Records for processing ▸
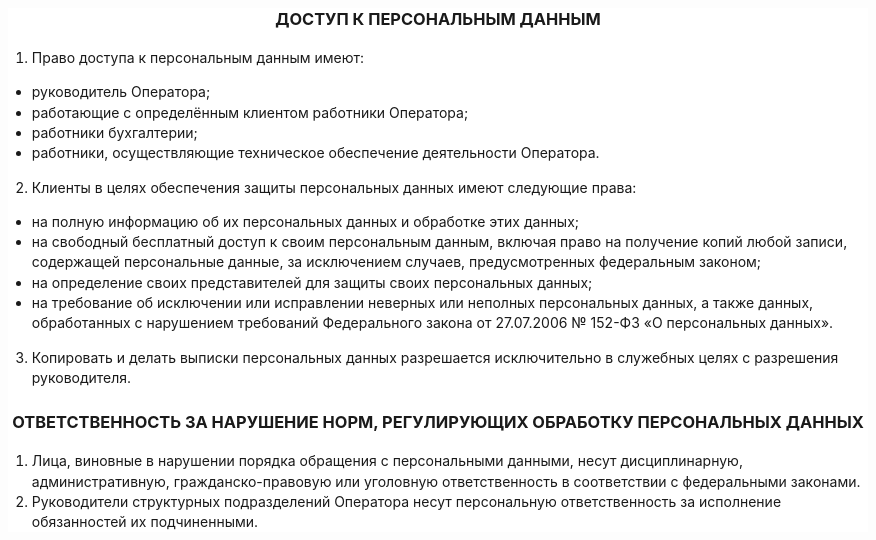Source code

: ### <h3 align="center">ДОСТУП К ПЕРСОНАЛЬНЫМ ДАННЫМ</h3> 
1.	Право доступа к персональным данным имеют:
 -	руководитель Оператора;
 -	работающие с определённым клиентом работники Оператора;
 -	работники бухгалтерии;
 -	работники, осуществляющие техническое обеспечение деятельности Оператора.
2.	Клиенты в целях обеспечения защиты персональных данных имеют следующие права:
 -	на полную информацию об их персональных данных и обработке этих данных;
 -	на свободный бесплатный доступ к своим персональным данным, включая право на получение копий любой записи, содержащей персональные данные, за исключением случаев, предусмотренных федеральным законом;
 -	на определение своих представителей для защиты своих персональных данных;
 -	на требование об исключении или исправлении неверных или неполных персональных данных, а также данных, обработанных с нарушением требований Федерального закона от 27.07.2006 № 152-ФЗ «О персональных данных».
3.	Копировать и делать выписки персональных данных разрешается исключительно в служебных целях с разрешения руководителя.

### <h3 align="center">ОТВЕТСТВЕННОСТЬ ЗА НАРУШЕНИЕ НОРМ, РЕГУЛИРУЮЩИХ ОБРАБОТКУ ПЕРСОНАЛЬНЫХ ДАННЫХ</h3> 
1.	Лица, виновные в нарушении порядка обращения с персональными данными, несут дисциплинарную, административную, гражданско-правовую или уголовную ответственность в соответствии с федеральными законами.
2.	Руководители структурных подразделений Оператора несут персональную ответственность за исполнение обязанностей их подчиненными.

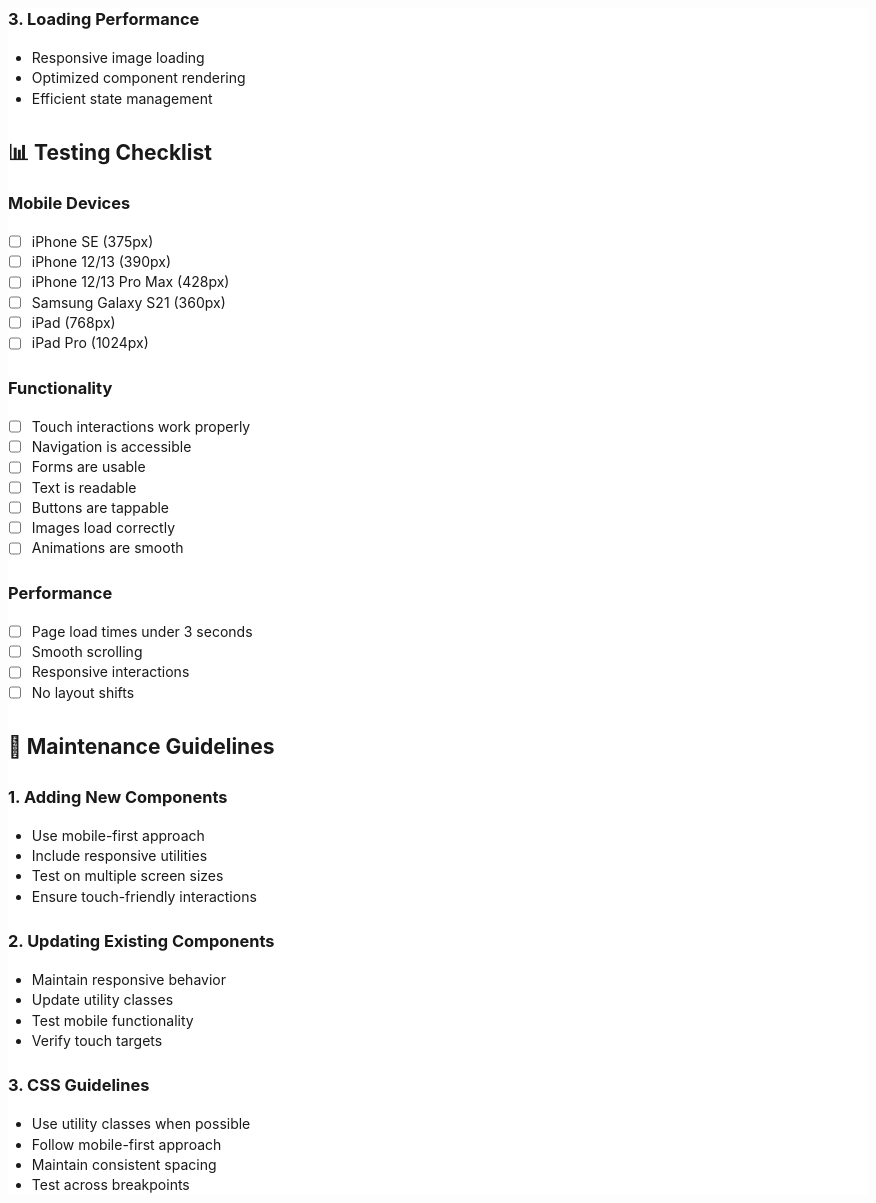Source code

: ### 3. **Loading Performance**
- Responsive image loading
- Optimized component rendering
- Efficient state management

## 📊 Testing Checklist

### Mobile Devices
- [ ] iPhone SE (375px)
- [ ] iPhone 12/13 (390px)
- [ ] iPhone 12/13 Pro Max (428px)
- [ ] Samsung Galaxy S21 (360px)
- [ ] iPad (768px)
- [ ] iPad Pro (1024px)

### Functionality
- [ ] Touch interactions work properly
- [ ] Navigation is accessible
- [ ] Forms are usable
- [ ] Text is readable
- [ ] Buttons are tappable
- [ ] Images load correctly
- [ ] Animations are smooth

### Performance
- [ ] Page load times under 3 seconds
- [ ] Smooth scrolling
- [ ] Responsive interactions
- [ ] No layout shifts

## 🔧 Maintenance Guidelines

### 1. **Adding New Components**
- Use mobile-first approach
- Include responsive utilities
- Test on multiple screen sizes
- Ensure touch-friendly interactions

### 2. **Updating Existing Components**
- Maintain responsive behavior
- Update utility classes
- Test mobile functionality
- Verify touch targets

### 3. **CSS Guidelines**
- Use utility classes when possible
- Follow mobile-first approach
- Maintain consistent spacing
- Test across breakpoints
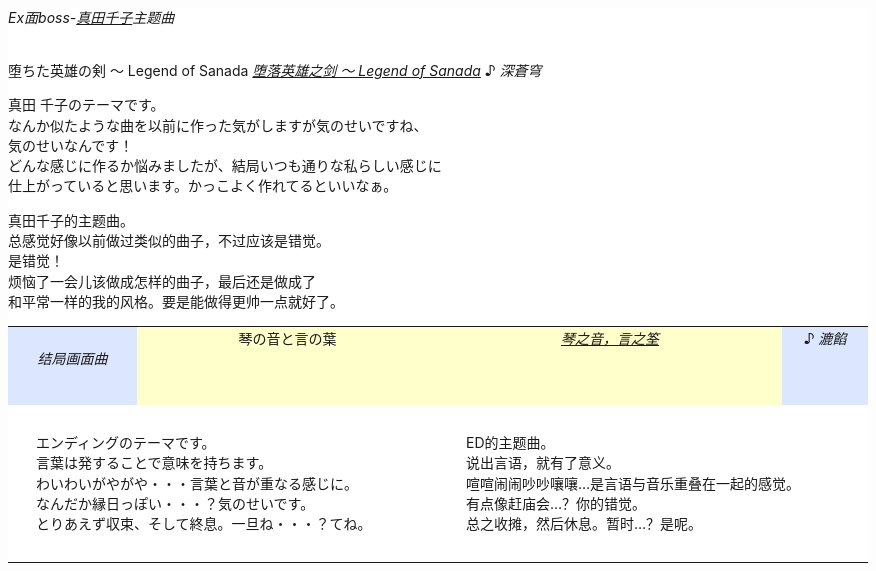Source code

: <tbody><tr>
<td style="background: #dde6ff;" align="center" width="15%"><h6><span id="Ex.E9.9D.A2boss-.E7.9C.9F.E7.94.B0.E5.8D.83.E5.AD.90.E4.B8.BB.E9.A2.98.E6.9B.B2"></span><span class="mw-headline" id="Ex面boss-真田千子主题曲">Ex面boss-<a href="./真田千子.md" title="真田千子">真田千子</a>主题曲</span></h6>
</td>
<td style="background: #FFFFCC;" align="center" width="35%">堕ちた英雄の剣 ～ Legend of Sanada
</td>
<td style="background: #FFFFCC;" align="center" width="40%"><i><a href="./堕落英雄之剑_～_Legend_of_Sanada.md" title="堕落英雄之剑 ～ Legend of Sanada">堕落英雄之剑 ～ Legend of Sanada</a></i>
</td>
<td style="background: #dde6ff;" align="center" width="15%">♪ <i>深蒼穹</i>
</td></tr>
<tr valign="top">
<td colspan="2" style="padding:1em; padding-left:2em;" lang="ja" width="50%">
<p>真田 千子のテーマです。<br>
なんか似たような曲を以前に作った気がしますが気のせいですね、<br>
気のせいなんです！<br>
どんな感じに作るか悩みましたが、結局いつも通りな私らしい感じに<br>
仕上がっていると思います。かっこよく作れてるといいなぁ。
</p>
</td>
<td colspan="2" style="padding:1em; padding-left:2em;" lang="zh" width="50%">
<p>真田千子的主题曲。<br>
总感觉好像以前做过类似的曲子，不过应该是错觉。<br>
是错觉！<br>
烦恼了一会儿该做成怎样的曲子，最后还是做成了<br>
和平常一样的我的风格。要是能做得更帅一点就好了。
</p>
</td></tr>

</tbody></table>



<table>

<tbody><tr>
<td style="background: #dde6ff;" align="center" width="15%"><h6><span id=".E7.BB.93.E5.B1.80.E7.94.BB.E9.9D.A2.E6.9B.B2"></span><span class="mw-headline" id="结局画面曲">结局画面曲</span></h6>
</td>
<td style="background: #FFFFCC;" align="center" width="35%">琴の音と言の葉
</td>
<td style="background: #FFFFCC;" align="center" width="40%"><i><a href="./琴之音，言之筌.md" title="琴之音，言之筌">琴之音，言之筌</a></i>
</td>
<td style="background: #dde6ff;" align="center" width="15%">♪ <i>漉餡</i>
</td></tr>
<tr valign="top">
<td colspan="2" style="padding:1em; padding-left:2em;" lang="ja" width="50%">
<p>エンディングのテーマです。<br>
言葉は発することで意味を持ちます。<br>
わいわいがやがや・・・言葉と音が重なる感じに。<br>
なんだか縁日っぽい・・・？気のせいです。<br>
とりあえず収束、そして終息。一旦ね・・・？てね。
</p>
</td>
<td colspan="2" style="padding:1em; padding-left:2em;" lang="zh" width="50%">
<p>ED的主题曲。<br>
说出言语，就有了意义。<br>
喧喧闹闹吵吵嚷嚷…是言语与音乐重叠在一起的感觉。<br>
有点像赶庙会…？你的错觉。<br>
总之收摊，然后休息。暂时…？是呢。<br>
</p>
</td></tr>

Required action ▸
Return each line in the items above that contains the string "Оператора". Matching is case-sensitive.

Exercise answer ▸
 -	руководитель Оператора;
 -	работающие с определённым клиентом работники Оператора;
 -	работники, осуществляющие техническое обеспечение деятельности Оператора.
2.	Руководители структурных подразделений Оператора несут персональную ответственность за исполнение обязанностей их подчиненными.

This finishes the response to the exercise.